Great questions. Sadly, Getting Off spends so much time chronicling the plots, subplots and depictions in individual pornographic films — Jensen has apparently seen them all — that issues of gender- competition and woman-hating get short shrift.

Jensen’s solutions for curbing our culture’s anti-woman biases range from the nonsensical to the bizarre: He wants men to feel guilt — but not shame — about their porn habits.

“Shame names the feeling that one is bad, while guilt describes the recognition that one has done a bad thing,” he explains. “We need not reject the positive role of guilt, which allows one to see that an action is morally unacceptable.” Sounding eerily ministerial, Jensen thunders that men need to pursue the sexual pleasure that derives from deep intimacy between partners. Missing is the acknowledgment that not everyone wants a deep, long-term commitment, and that some of us are perfectly content to love ’em and leave ’em.

What’s more, Jensen’s worldview includes the “abolition of masculinity” — he goes so far as to write that he “chooses to renounce being a man.” It’s absurd.

Jensen has the right to be conscious of male privilege and can attempt to forge nonchauvinistic relations with women — but he’s still male. In the same way that Caucasians can refuse to benefit from white privilege, a quick look in the mirror will reveal that, despite anti-racist politics, they’re still white. Likewise, fighting sexism is about ending male supremacy, not forcing men to become genderless.

Even if you buy Jensen’s pornography-as-prime-culprit argument, sexism is so prolific — from religious sermons to fashion magazines — that the argument is incomplete.

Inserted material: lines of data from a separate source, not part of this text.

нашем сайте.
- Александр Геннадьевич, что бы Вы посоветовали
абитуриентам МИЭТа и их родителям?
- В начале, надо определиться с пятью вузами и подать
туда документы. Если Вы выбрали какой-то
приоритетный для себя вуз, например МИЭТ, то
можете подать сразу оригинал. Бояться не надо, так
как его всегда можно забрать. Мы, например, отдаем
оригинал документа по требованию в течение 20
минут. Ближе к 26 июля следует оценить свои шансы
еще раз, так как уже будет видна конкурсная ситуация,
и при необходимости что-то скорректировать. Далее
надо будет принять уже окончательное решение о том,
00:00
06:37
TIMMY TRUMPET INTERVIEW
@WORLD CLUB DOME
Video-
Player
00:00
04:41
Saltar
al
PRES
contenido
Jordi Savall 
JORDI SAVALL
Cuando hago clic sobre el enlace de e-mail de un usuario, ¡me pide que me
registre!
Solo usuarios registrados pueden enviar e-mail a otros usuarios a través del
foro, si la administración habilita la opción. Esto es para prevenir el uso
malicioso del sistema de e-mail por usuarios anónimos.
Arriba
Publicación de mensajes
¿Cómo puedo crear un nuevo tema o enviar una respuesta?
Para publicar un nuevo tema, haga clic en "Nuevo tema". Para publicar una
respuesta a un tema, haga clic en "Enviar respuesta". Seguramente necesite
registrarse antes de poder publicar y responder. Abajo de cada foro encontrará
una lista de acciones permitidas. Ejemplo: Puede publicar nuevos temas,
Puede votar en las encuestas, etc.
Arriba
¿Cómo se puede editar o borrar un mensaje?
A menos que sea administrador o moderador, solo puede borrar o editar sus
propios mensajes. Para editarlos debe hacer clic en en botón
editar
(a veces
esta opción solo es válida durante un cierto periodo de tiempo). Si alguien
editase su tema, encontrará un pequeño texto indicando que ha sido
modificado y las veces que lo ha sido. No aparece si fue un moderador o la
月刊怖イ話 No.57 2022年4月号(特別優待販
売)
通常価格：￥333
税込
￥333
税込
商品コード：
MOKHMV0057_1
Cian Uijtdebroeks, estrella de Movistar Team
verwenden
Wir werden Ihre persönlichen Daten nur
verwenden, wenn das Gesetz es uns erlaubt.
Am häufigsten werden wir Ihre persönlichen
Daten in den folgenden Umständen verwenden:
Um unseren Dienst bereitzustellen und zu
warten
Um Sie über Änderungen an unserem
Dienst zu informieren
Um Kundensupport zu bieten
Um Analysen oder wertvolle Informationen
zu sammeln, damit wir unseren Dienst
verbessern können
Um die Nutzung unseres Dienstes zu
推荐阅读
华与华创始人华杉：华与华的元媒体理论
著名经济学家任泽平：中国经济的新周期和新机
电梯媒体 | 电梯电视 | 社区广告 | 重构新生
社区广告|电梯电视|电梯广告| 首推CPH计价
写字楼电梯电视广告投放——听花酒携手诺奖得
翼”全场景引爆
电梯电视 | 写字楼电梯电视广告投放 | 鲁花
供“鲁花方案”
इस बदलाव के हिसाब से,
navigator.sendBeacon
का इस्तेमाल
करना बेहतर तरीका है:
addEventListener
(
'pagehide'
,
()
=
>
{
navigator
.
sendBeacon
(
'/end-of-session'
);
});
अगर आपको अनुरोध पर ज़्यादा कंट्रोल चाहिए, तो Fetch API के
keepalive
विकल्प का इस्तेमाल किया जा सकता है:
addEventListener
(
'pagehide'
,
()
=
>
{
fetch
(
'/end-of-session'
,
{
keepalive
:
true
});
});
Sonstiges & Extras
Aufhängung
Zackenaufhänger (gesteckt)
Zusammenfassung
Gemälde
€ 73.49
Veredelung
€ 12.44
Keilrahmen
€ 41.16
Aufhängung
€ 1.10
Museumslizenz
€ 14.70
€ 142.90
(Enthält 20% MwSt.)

Yes, porn’s depiction of women — in Jensen’s words, “three holes and two hands” — is often heinous. But the underlying issue of why men accept this portrayal requires a deeper understanding of the psychological and political forces that shape identity. Challenging sexism and misogyny requires men to own up to both their power and their desires.

That said, Jensen’s reminder — if we somehow forgot — that men bear the brunt of responsibility for perpetuating female brutality and inequality is worth repeating. And analyzing why most men are threatened by strong, smart women is essential if we’re ever going to have a healthy body politic. It also requires women to be assertive, pushing the status quo toward inclusion and respect. Porn may play a role, but it’s at best just the tip of a large and unwieldy iceberg.